Filet with a Merlot Sauce Recipe

Prep Time::15 mins

Cook Time:: 1 hr 30 mins

Total Time:: 1 hr 45 mins

Servings::6

Ingredients

1 (750 milliliter) bottle Merlot wine

2 (14.5 ounce) cans low-sodium chicken broth

1 (14.5 ounce) can beef broth

2 tablespoons unsalted butter, softened

1 tablespoon all-purpose flour

1 tablespoon olive oil

6 (6 ounce) fillets beef tenderloin

freshly ground black pepper to taste

¼ cup chopped shallots

1 tablespoon chopped garlic

1 teaspoon fresh thyme

Directions

In a heavy saucepan over high heat, combine wine, chicken broth, and beef broth. Bring to a boil; reduce heat and simmer until mixture is reduced to 2 cups, about an hour. (This can be prepared a day ahead — cover and refrigerate).
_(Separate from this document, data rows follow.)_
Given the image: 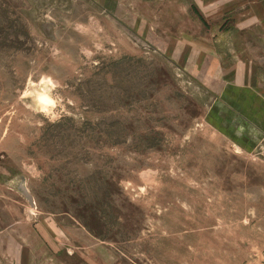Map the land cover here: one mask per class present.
Masks as SVG:
<instances>
[{
	"label": "rangeland",
	"instance_id": "obj_1",
	"mask_svg": "<svg viewBox=\"0 0 264 264\" xmlns=\"http://www.w3.org/2000/svg\"><path fill=\"white\" fill-rule=\"evenodd\" d=\"M0 264H264V0H0Z\"/></svg>",
	"mask_w": 264,
	"mask_h": 264
},
{
	"label": "bare ground",
	"instance_id": "obj_2",
	"mask_svg": "<svg viewBox=\"0 0 264 264\" xmlns=\"http://www.w3.org/2000/svg\"><path fill=\"white\" fill-rule=\"evenodd\" d=\"M40 99H41V100H44L45 98H43V97H40Z\"/></svg>",
	"mask_w": 264,
	"mask_h": 264
}]
</instances>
In a small bowl, mix butter and flour. Heat 1 tablespoon olive oil in a large skillet over medium heat. Sprinkle steaks with salt and pepper; cook in hot oil until medium-rare, about 4 minutes per side. Transfer steaks to a plate.

Stir shallots, garlic, and thyme into the skillet. Add 2 cups reduced wine mixture; bring to a boil, scraping up any browned bits. Whisk in butter mixture until smooth. Boil sauce until thick enough to coat a spoon, about 2 to 3 minutes.